No tempo em que ainda havia heróis

Pedro Correia, 22.02.11

 

Winston Spencer Churchill, filho de um aristocrata inglês e de uma beldade norte-americana, recebeu notas medíocres como estudante e jamais foi tratado com afecto pelo pai, um indivíduo propenso a depressões. Tinha todos os requisitos para ser considerado uma "criança problemática", de acordo com um jargão agora muito em voga, mas foi o mais bem sucedido político britânico de todos os tempos.

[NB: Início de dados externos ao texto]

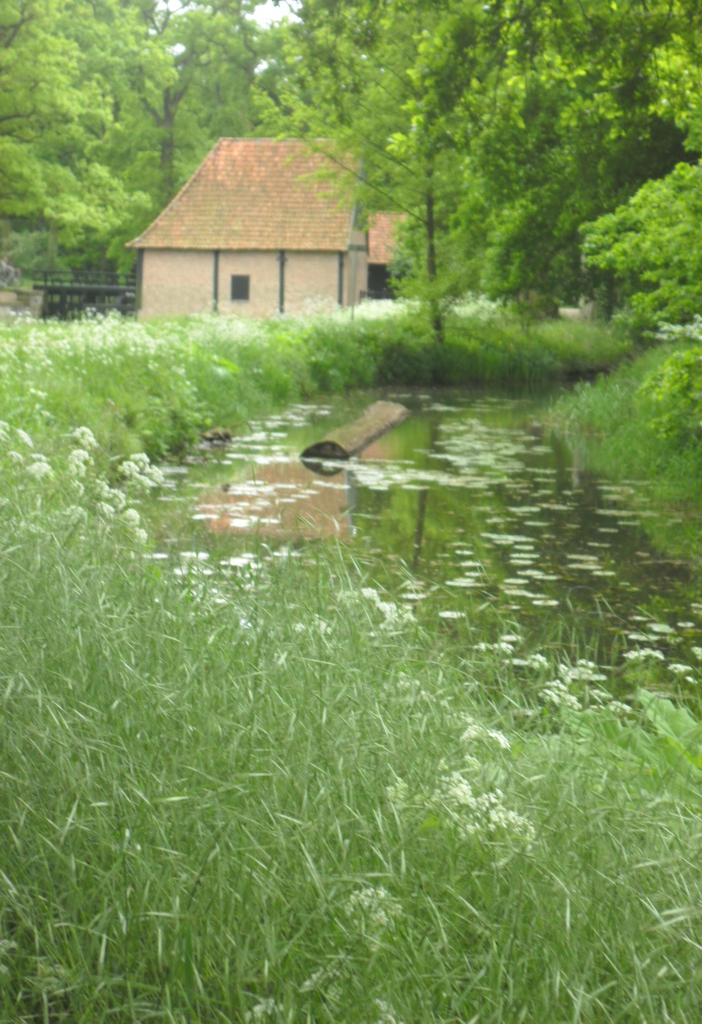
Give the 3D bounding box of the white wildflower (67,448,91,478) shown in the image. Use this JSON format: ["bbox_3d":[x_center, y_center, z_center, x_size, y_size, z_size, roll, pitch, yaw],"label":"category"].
[{"bbox_3d":[-0.980,-0.175,7.900,0.087,0.104,0.074,0,6,0],"label":"white wildflower"}]

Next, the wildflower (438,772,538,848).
[{"bbox_3d":[0.246,0.545,4.000,0.183,0.120,0.155,0,6,0],"label":"wildflower"}]

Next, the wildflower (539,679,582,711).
[{"bbox_3d":[0.603,0.528,6.300,0.121,0.073,0.103,0,6,0],"label":"wildflower"}]

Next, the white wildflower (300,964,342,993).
[{"bbox_3d":[-0.047,0.714,3.350,0.063,0.045,0.055,1,6,0],"label":"white wildflower"}]

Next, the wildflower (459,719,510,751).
[{"bbox_3d":[0.313,0.521,5.100,0.118,0.062,0.090,1,6,0],"label":"wildflower"}]

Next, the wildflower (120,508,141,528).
[{"bbox_3d":[-0.725,0.021,7.200,0.072,0.061,0.061,0,6,0],"label":"wildflower"}]

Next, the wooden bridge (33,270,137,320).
[{"bbox_3d":[-11.565,-9.544,97.000,5.000,2.300,1.600,-3,6,-25],"label":"wooden bridge"}]

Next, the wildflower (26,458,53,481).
[{"bbox_3d":[-1.106,-0.151,7.800,0.093,0.074,0.079,0,6,0],"label":"wildflower"}]

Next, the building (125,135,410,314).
[{"bbox_3d":[-3.823,-12.163,94.984,9.700,8.100,7.500,2,6,7],"label":"building"}]

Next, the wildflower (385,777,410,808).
[{"bbox_3d":[0.096,0.577,4.500,0.050,0.062,0.050,1,6,0],"label":"wildflower"}]

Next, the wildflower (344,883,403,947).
[{"bbox_3d":[0.033,0.590,3.200,0.088,0.076,0.075,0,6,0],"label":"wildflower"}]

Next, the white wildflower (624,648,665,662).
[{"bbox_3d":[0.872,0.426,6.500,0.124,0.042,0.090,1,6,0],"label":"white wildflower"}]

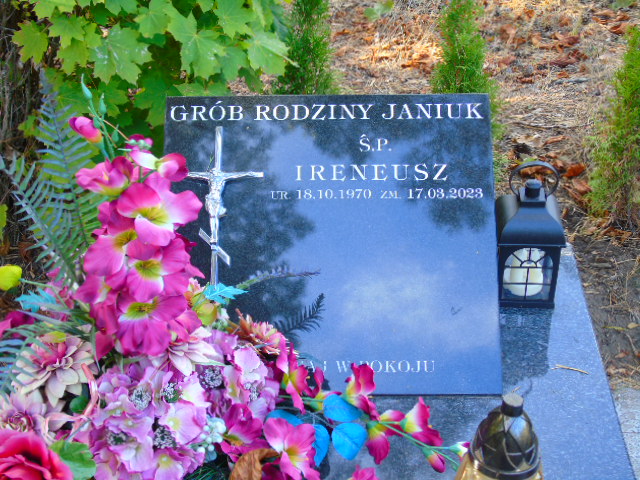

Era, simultaneamente, um homem de reflexão e um homem de acção. Escreveu excelentes obras, como The World Crisis (1923/27) e Aftermath (1929). Os seis volumes das suas memórias sobre a II Guerra Mundial - na qual foi um dos grandes protagonistas -, concluídos em 1951, tinham vendido mais de seis milhões de exemplares só em língua inglesa dois anos mais tarde, quando recebeu o Prémio Nobel da Literatura. Pintou mais de 500 quadros - "mais do que muitos pintores chegaram a pintar em toda a vida", como acentua Paul Johnson nesta sucinta biografia do homem que foi deputado durante 55 anos, ministro (do Interior, da Marinha, das Colónias e das Finanças) durante 31 e primeiro-ministro - em dois mandatos - durante quase nove.

Morreu em 1965, aos 90 anos, após uma vida intensa: combateu como militar em 15 batalhas em quatro continentes (Cuba, Índia, Sudão, África do Sul na guerra dos Boers e Flandres durante a I Guerra Mundial), e recebeu 14 condecorações de guerra. Viu a morte várias vezes à sua frente, mas nunca perdeu a alegria de viver. Publicou quase dez milhões de palavras ("mais do que muitos escritores profissionais publicam ao longo de toda a vida"), teve um casamento feliz que durou 56 anos e terá bebido perto de 20 mil garrafas de champanhe, a sua bebida favorita. Expressões hoje de uso corrente foram cunhadas ou popularizadas por ele - Médio Oriente, Cortina de Ferro, "sangue, suor e lágrimas". Foi o primeiro político a fazer com os dedos o V da vitória - um gesto que quase todos os outros depois dele adoptaram. Era um grande caçador e um viajante infatigável - deu várias vezes a volta ao mundo. Desportista, praticou pólo até aos 53 anos. Não escondia o fascínio pelo cinema. Adorava conduzir e tinha brevet de aviador. Disfrutava de autoridade natural mas nunca se levou excessivamente a sério: no auge do seu poder, todos os britânicos lhe chamavam Winston.

 

Se existem figuras exemplares, Churchill foi uma delas. "Era um homem de coragem, que é a mais importante de todas as virtudes, e um homem de fortaleza, que é a companheira da coragem - recursos que são inatos, mas que também podem ser cultivados, e que Churchill cultivou toda a vida", escreve Paul Johnson, um dos melhores historiadores britânicos contemporâneos, nesta excelente biografia do homem que se bateu quase isolado contra Hitler agora editada em Portugal e que só peca por algum excesso de concisão. Uma obra que não esconde ao que vem: Johnson é um admirador confesso de Churchill, com quem se cruzou uma vez, quando tinha apenas 17 anos. Foi em 1946. O então adolescente perguntou-lhe: "Senhor Churchill, a que atribui o sucesso que teve na vida?" Resposta pronta do político que no ano anterior emergira como um dos vencedores da II Guerra Mundial: "À conservação da energia. Nunca se levante se pode estar sentado, nunca se sente se pode estar deitado."

Um liberal de sempre, nunca se deixou abater pelos desaires e costumava dizer, cheio de razão: "Não há nada mais esgotante do que o ódio." Johnson presta justiça, neste livro em forma de homenagem, àquele que foi talvez o maior tribuno parlamentar do século XX, dotado de uma eloquência que nunca deixou de ser temperada com uma pitada de humor. Mesmo nos momentos mais dramáticos, como sucedeu a 4 de Junho de 1940, ao discursar na Câmara dos Comuns na qualidade de recém-empossado primeiro-ministro, já com Paris ocupada pelas tropas nazis. "Lutaremos nas praias, lutaremos nas pistas de aterragem, lutaremos nos campos e nas cidades, lutaremos nas montanhas. Lutaremos sem jamais nos rendermos", afirmou, numa alocução que se tornou célebre. Logo acrescentando, num aparte em sotto voce: "E lutaremos com ancinhos e vassouras porque não teremos mais nada."

Winston era assim.

 

Churchill. De Paul Johnson (Alêtheia, 2010).